Your valve should be fine if its not leaking. As for the 1/4" plastic tubing, I suggest you buy a stainless steel braided line that are made for ice makers. The connections are fool proof
Well I arrived home, the two-fold paper tower I had wrapped around the entire works was - slightly moist. There is the slightest of leaks to the main pipe. I mean slight, I was gone four hours and it only got slightly moist. If I look at it for a long time I can observe a drop of water slowly build up.
I think this will get me by for now until I can schedule a plumber to clean up my mess. I'm afraid the leak is caused by an over-tightened fitting. Anyone's thought on this? Should I attempt to tighten further in case I am wrong and it is an under-tightened fitting? How would you diagnose the tightness?
On another note - I looked up longer braided stainless steel tubes for the icemaker. I find a 20' Watts one with a FloodSafe option, that I posted below. I've since read reviews that are less than kind to this type. Has anyone used one of these and had a good/bad experience?
Second edit above
I think THIS should work. Don't know about the FloodSafe feature, sounds good to me!
EDIT added above
Just like the one I bought to go to the faucet? That would be pretty awesome, i could believe it would stand up to time. However, I have to run the line about 20'. Could I buy the longest lengths they offer and run them tandem with some attachment?
I'm glad to hear that I am potentially OK with using the old nut/ring combo. When I get home, if its still all dry and good, I shall be able to sleep tonight. :laughing:
Thanks Eplumber, and thanks to everyone else who replied and took the time to read. Hopefully you'll hear no more from me - on this topic. :D
(but I would be curious to hear back from you about running those braided lines, Eplumber. I can't find a mega long one online, do they make them?)

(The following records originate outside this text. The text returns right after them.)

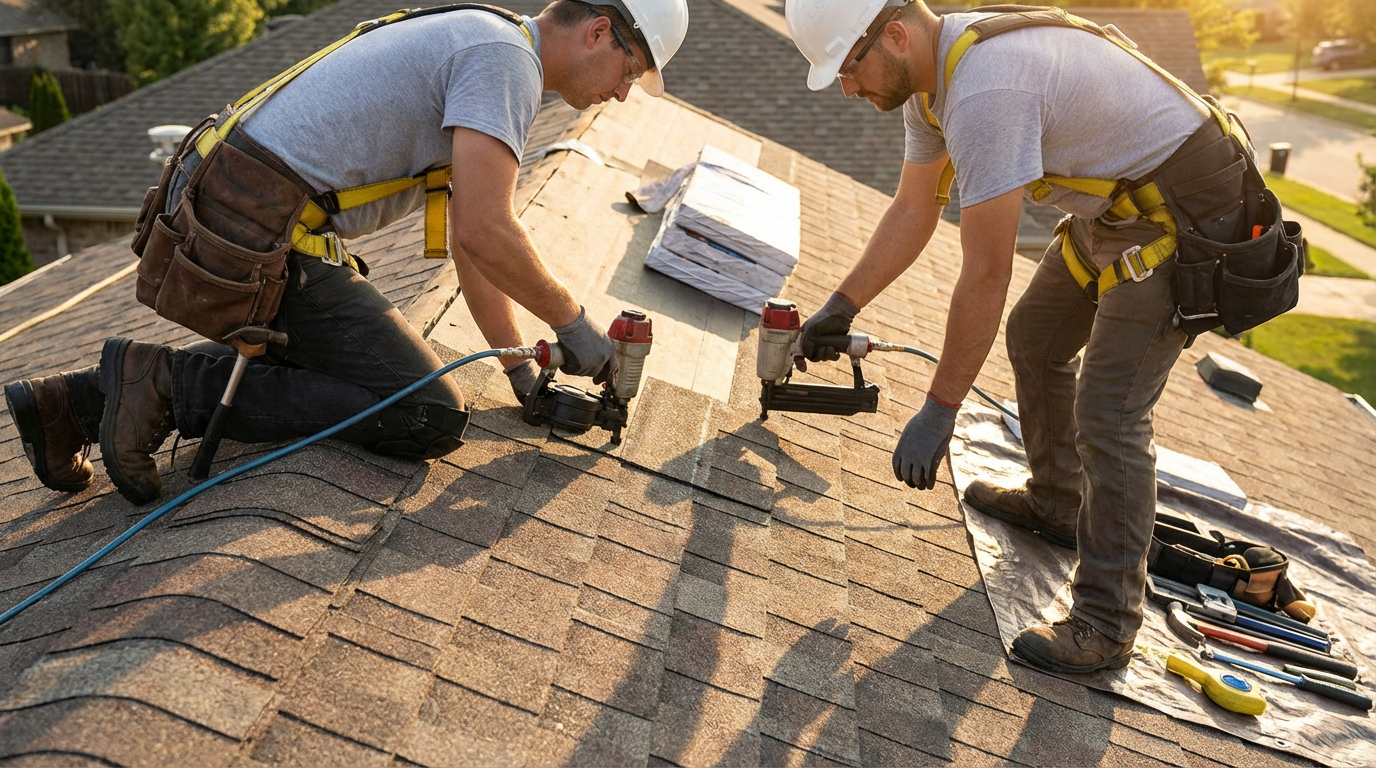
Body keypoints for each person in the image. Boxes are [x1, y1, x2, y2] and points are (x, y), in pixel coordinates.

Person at [3, 0, 689, 506]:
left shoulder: (489, 37)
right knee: (429, 413)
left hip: (234, 211)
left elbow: (468, 242)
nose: (624, 93)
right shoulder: (504, 62)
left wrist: (518, 372)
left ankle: (72, 405)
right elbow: (487, 228)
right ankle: (161, 388)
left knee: (343, 361)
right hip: (255, 228)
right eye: (629, 71)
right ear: (599, 32)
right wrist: (574, 326)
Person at [785, 0, 1278, 673]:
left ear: (894, 36)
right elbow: (912, 209)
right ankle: (1056, 499)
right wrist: (840, 304)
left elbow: (985, 272)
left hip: (1187, 217)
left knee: (1110, 414)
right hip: (1123, 201)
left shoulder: (987, 91)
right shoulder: (932, 84)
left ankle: (1106, 623)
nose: (846, 86)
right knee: (1037, 337)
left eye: (847, 67)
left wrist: (940, 411)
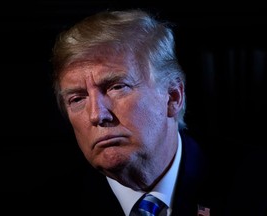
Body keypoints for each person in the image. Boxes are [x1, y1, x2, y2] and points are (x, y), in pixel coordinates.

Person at [35, 9, 266, 216]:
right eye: (77, 98)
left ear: (173, 97)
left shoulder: (256, 183)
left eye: (117, 87)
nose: (97, 115)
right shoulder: (50, 205)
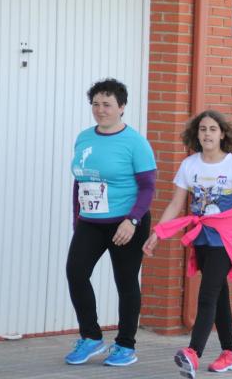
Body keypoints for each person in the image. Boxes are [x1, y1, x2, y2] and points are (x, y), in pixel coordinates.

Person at [142, 110, 232, 379]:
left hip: (224, 241)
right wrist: (157, 232)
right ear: (197, 134)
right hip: (201, 240)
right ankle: (230, 353)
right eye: (202, 129)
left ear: (223, 134)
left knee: (206, 296)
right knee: (219, 296)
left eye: (213, 129)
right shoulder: (190, 164)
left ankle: (193, 353)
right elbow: (176, 203)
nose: (207, 134)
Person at [66, 78, 156, 366]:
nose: (100, 110)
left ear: (121, 107)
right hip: (91, 221)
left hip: (127, 223)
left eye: (107, 104)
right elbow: (80, 182)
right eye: (95, 104)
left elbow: (148, 187)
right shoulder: (84, 138)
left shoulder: (135, 143)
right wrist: (77, 219)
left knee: (126, 282)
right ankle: (91, 337)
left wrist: (132, 220)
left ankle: (125, 345)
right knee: (76, 273)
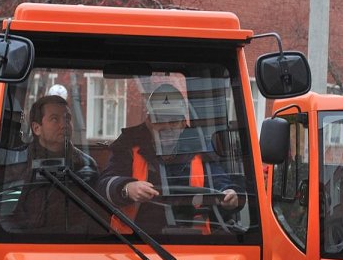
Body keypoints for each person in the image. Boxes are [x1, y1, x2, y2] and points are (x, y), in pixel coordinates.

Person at [98, 83, 243, 234]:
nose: (167, 127)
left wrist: (230, 195)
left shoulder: (200, 147)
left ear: (182, 124)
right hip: (134, 243)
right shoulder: (127, 146)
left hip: (194, 244)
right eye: (160, 120)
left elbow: (220, 183)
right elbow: (103, 185)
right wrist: (127, 188)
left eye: (173, 121)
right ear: (149, 122)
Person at [5, 94, 99, 232]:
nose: (64, 125)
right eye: (55, 119)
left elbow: (94, 217)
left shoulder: (86, 164)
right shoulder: (18, 162)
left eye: (67, 119)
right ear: (37, 128)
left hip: (74, 243)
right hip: (25, 244)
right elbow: (5, 214)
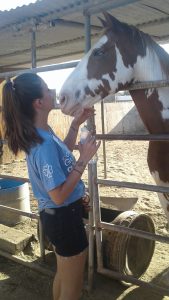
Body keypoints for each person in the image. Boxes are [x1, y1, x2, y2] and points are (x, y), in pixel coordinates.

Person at [2, 73, 101, 300]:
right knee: (72, 289)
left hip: (57, 216)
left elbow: (61, 154)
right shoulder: (42, 142)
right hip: (63, 214)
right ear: (39, 102)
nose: (52, 93)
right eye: (47, 90)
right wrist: (83, 159)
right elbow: (58, 195)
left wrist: (75, 125)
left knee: (63, 276)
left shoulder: (42, 132)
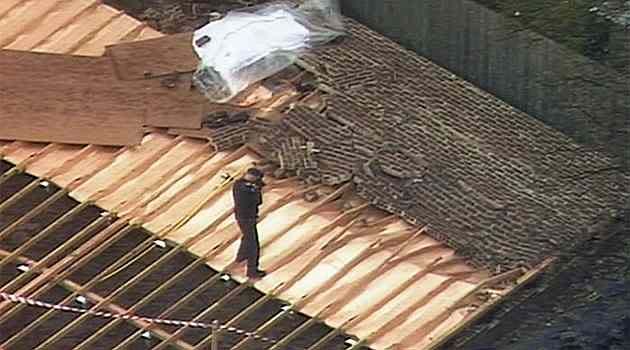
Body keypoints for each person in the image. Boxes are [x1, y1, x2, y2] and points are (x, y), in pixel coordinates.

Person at [233, 167, 267, 279]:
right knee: (253, 245)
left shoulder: (239, 184)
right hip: (246, 218)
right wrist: (256, 190)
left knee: (247, 238)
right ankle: (252, 271)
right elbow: (257, 200)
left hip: (245, 217)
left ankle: (241, 257)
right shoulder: (243, 187)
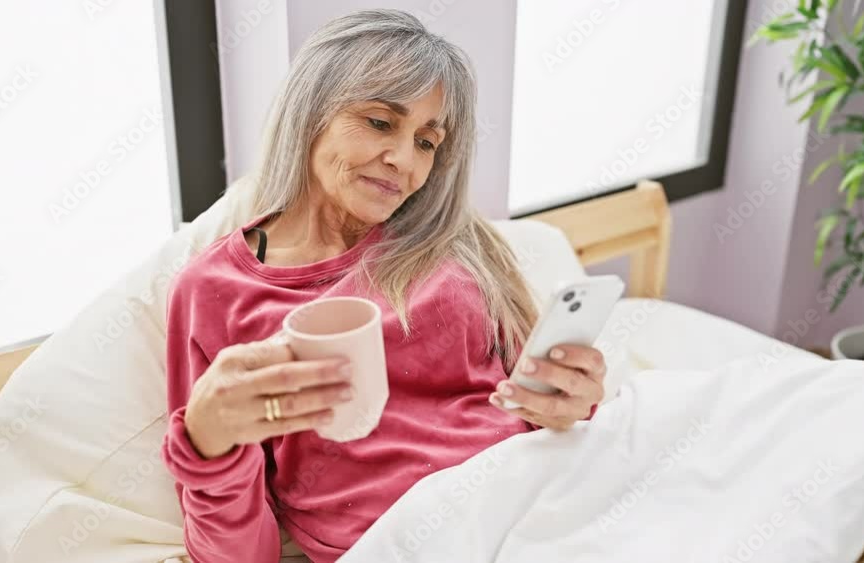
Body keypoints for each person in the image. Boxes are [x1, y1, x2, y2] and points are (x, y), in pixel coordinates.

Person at [161, 9, 604, 563]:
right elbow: (239, 556)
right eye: (378, 123)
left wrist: (575, 401)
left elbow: (543, 401)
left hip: (544, 499)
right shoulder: (214, 289)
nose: (403, 162)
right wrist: (207, 443)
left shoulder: (457, 241)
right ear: (310, 112)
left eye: (426, 141)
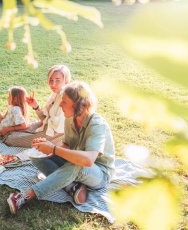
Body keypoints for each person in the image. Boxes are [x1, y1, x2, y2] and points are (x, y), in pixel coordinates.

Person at [7, 81, 116, 214]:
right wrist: (47, 148)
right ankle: (72, 187)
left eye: (64, 101)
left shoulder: (97, 124)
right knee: (36, 155)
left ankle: (26, 196)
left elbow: (88, 161)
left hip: (99, 173)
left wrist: (54, 150)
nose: (60, 104)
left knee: (78, 165)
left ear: (77, 105)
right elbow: (66, 145)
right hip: (75, 161)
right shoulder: (70, 118)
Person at [3, 65, 71, 147]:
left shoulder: (65, 97)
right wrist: (35, 106)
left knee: (10, 139)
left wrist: (38, 127)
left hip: (53, 134)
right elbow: (44, 118)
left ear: (66, 81)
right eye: (51, 80)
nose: (53, 84)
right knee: (12, 131)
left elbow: (56, 127)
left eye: (58, 80)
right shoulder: (54, 94)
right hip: (45, 126)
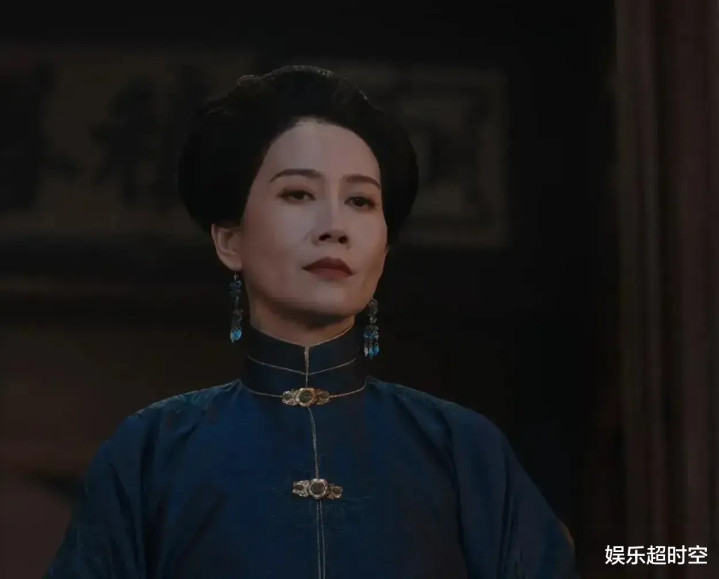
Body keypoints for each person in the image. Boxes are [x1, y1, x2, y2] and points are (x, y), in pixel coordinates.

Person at [45, 65, 577, 578]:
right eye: (298, 194)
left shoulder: (461, 450)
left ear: (384, 248)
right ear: (229, 240)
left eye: (361, 201)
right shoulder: (152, 452)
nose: (335, 227)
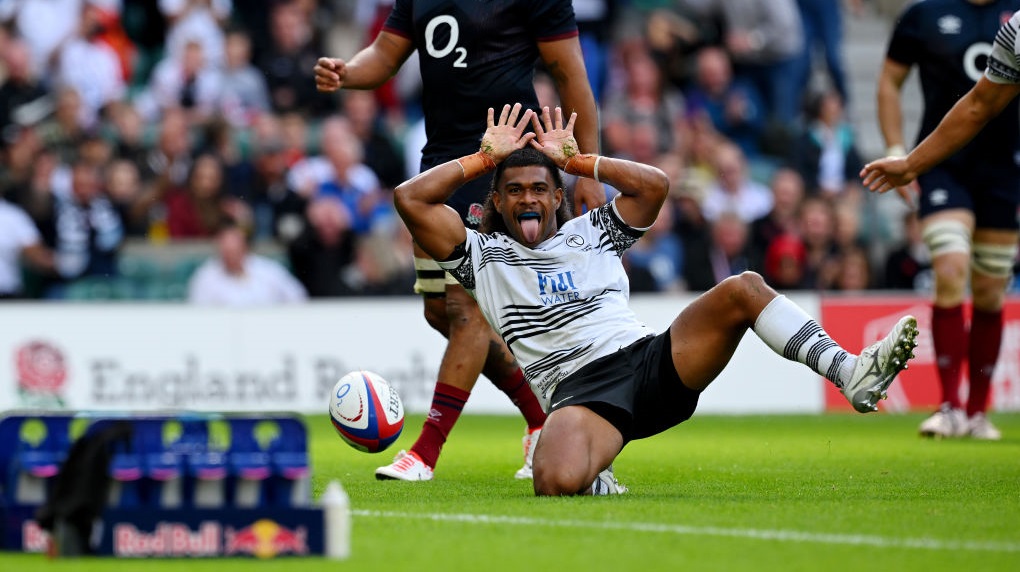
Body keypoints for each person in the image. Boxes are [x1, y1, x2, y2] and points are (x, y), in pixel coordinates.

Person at [393, 103, 919, 496]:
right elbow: (409, 199)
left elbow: (656, 186)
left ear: (556, 197)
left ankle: (851, 372)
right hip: (579, 395)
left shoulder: (592, 231)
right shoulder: (480, 257)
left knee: (744, 288)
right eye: (513, 190)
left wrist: (579, 163)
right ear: (499, 201)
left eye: (538, 187)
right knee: (553, 483)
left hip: (651, 364)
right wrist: (485, 157)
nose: (527, 197)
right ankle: (597, 468)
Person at [313, 0, 604, 481]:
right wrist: (347, 72)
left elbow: (571, 73)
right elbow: (384, 57)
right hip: (442, 159)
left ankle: (424, 453)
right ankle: (542, 420)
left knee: (467, 311)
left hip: (506, 155)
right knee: (440, 313)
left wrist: (587, 166)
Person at [861, 4, 1020, 440]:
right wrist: (902, 154)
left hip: (1005, 170)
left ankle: (977, 413)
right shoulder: (925, 15)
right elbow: (975, 104)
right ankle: (951, 407)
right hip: (946, 165)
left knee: (989, 289)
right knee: (950, 268)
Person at [187, 217, 308, 306]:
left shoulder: (270, 271)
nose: (231, 256)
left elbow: (298, 297)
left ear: (245, 248)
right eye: (227, 251)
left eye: (235, 251)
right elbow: (198, 313)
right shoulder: (205, 277)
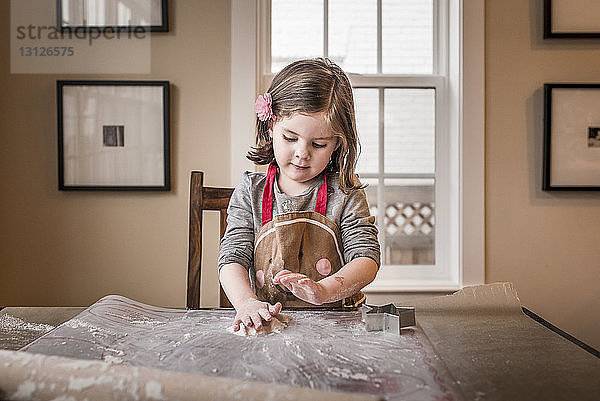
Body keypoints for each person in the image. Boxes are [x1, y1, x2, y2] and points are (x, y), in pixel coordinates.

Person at [218, 58, 380, 332]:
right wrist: (246, 303)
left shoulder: (345, 193)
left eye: (318, 144)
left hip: (339, 326)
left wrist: (325, 291)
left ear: (337, 144)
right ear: (270, 128)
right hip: (270, 323)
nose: (302, 153)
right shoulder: (250, 191)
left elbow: (366, 258)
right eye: (290, 138)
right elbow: (233, 256)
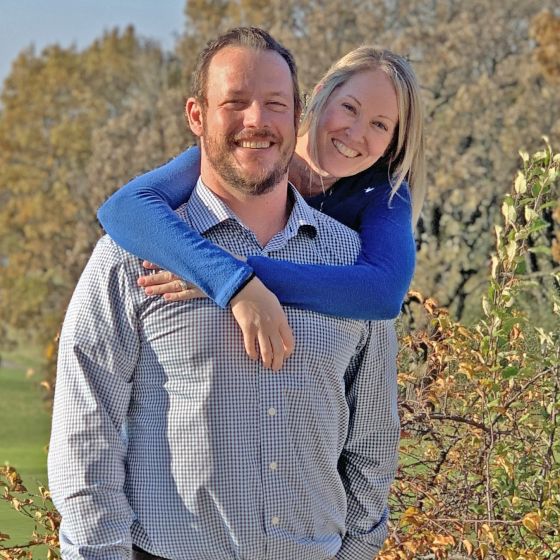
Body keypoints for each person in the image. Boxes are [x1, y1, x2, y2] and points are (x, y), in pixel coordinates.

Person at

As for the drip, sometimes when you re-use the nut and ferrule, the ferrule will be a little worn. I like to put a little pipe dope on the mating surface of the ferrule and the rear end of the angle stop. That usually does it when i can't get the old nut / ferrule to come off.
Someone makes a really fancy ferrule splitter, but i'm not sure how much they cost. I'd love to have one.
If you need 20 feet for your reefer line, you'll probably have to go with copper tubing. That's what i'd do. HD has the stuff in 25 ft rolls, and it should be around a dollar / ft.